Pat Cooper (born Pasquale Caputo; July 31, 1929) is an American actor and comedian.

Life and career
His father Michael Caputo was a bricklayer from Mola di Bari, Italy and his mother, Louise Gargiulo was born in Brooklyn, New York, where Cooper was also born and raised. Cooper often makes reference to his Italian heritage in his stand up comedy routines.

Cooper started performing in the 1950s, originally for primarily Italian-American audiences. His big break came in 1963 on The Jackie Gleason Show. Afterwards, he played top nightclubs such as the Copacabana (nightclub), 500 Club, Latin Casino, Palumbo's, Atlantic City and Las Vegas Hotels and casinos. Cooper appeared on the same shows as Frank Sinatra, Jimmy Durante, Ella Fitzgerald, Tony Bennett, Sergio Franchi, Sammy Davis Jr., Connie Francis, Bobby Vinton, Bobby Darin, Tony Martin, Liza Minnelli and many others.

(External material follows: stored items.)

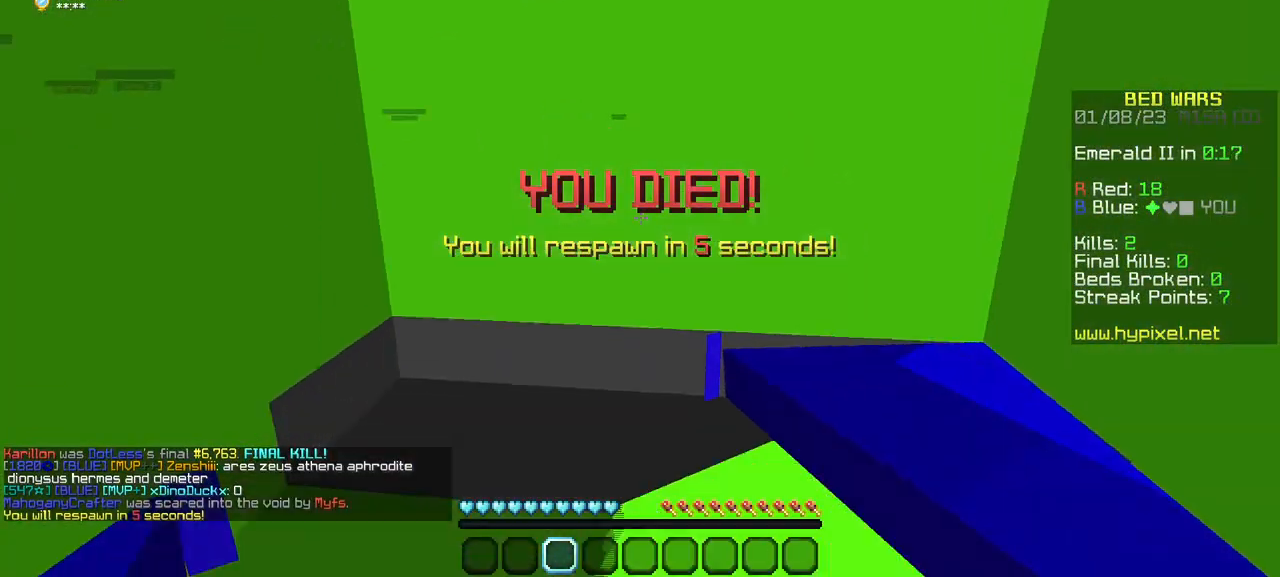
{"keys": ["w"], "mouse": [], "events": [[350, "w", "down"]]}
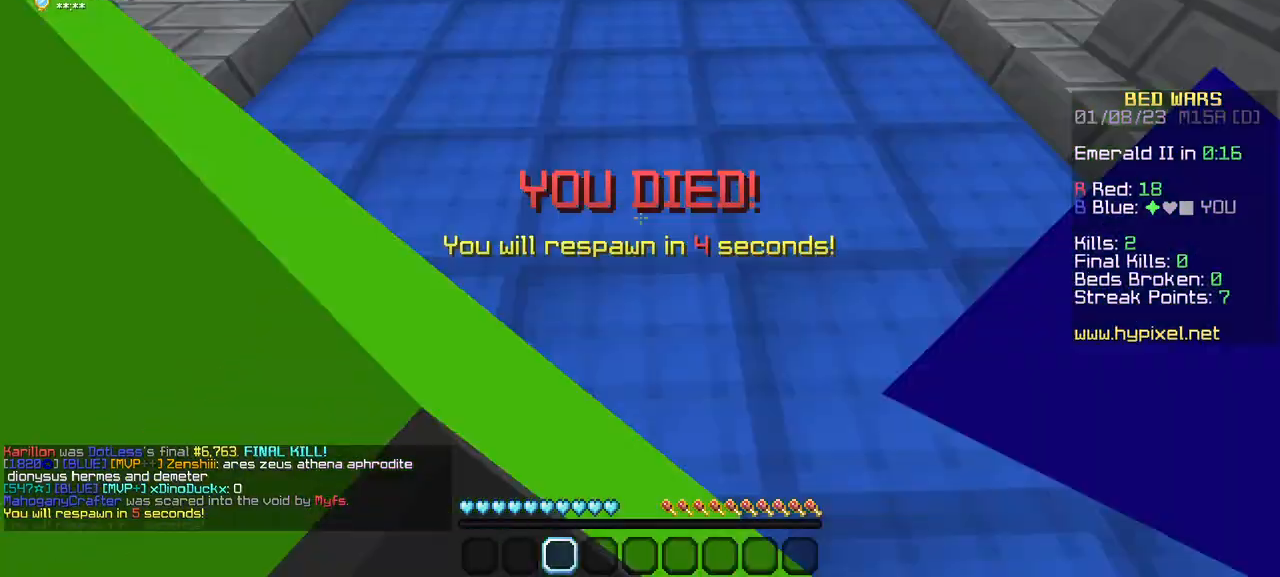
{"keys": ["w"], "mouse": [], "events": []}
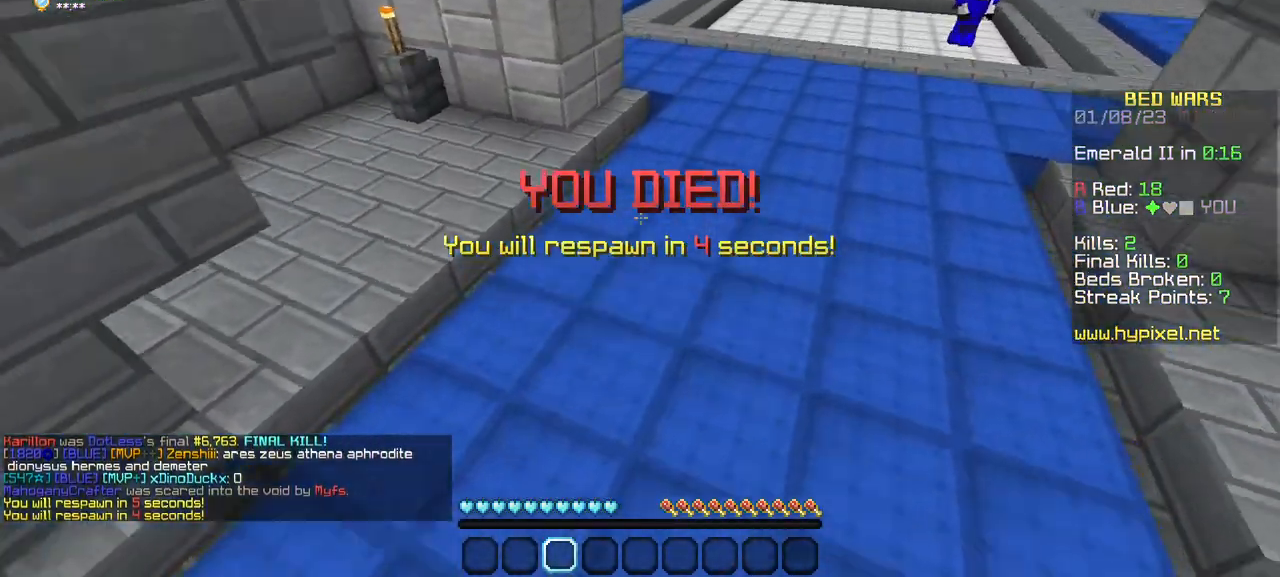
{"keys": [], "mouse": [], "events": [[250, "w", "up"]]}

On May 2, 1969, Cooper and singer Jimmy Roselli premiered in their two-man show at Broadway's Palace Theatre in New York.
He has performed at many celebrity roasts at the New York Friars Club which he also played in an episode of Seinfeld titled "The Friar's Club" and was also a frequent guest on many radio shows, most notably The Howard Stern Show (where he had an open invitation to drop in whenever he wanted, and he eventually got so loud and angry he walked out of the studio), Imus in the Morning and Opie and Anthony.

Billboard gave his album Our Hero (1965) a special merit review and said that it "does for the Italian-American community what Jackie Mason did for the Jewish-American community"   The following year it stated that his Spaghetti Sauce and Other Delights (1966), an album which consists of one side of spoken comedy and one side of parody songs, was  stronger than Our Hero.

Cooper had a legendary appearance on the Tom Snyder "Tomorrow - Coast To Coast" Show on March 6, 1981, in which he decried "headliners" in the club circuit who often worked with comics as their second act.

Cooper played fictional mobster Salvatore Masiello in the film Analyze This and in the sequel Analyze That, as well as playing lawyer, John Bruno in the 2003 film This Thing of Ours. He has also guest-starred on television series such as Vega$ (episode: "Deadly Blessings"), Charlie's Angels (episode: "Stuntwomen Angels"), It's a Living (episodes: "You're Not Old, You're Fired" and "Horsing Around") and L.A. Law (episode: "Foreign Co-respondent").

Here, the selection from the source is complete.